Progress Report
Challenge toward the Control of Intractable Cancer through Understanding of Molecular, Cellular, and Interorgan Networks1. Development of technologies for collecting patient biospecimens and data for the realization of optimal medicine (My Medicine)
Progress until FY2022
1. Outline of the project
Since many intractable cancers are found as advanced cancers, clinical data and biological data derived from patients are limited, which is a major obstacle to elucidating the onset factors. In addition, the technology for acquiring various biological data from minute amounts of specimens and the mechanism for accumulating and sharing data are immature.
In this theme, we are collecting clinical specimens (blood and cancer tissue, nearby normal tissue), clinical data (blood biochemical data, images, etc.), blood, body fluids, feces, etc.
In parallel, we are establishing and accumulating organoids from the patient tissue samples. Patient organoids can be used for various experiments that are not possible with patient samples only. They are an innovative technology that opens up great possibilities for understanding developmental processes of cancer.
We are building a database by acquiring various biological data, including genomes, from the patient tissue samples.
2. Outcome so far
Building a patient biospecimen bank:
We have obtained approval from the ethics committee for common efforts at Keio University, Kyoto University, and Kobe University. Surplus residual specimens obtained by various methods (endoscopy, surgery, etc.) are accumulated at each facility. Furthermore, we have established organoids and their omics are underway.
Construction of the organoid culture platform:
We have confirmed that patient-derived organoids can be established using a standardized method, and have accumulated the number of specimens. Through comprehensive analysis, we discovered new phenomena and molecular mechanisms that occur with the progression of pancreatic cancer.
Furthermore, we have developed new organoid culture techniques such as co-culture with fibroblasts.

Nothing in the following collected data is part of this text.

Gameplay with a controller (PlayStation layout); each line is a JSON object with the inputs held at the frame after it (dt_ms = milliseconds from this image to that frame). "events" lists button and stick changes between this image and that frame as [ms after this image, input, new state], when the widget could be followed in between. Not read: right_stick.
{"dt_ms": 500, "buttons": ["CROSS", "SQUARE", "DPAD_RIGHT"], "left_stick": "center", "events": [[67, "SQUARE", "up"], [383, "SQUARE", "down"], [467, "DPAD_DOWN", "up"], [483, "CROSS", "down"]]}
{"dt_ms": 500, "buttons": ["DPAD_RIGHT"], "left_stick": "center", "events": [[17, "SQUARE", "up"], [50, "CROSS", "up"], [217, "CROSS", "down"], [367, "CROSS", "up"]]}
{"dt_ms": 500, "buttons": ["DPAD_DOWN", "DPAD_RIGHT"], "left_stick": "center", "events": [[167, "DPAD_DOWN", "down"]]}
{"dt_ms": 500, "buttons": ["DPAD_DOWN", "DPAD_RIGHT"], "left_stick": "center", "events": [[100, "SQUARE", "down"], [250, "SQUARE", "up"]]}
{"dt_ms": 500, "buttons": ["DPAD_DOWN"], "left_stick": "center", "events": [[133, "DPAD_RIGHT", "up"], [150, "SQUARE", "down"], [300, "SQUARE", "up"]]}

Construction of a multi-level integrated analysis shared database:
We have advanced the development of a whole-genome data analysis infrastructure for clinical specimens and organoids. RNA analysis has also progressed. Furthermore, the acquisition of comprehensive lipid metabolite profiles and lipid mediator profiles and the standardization of protocols for metabolic analysis are progressing.
3. Future plans
Samples of precancerous lesions, very early cancers, and advanced cancers have been collected, and patient organoids have been established. Along with the progress, we will proceed with the analysis using the platform sharing multi-level integrated analysis.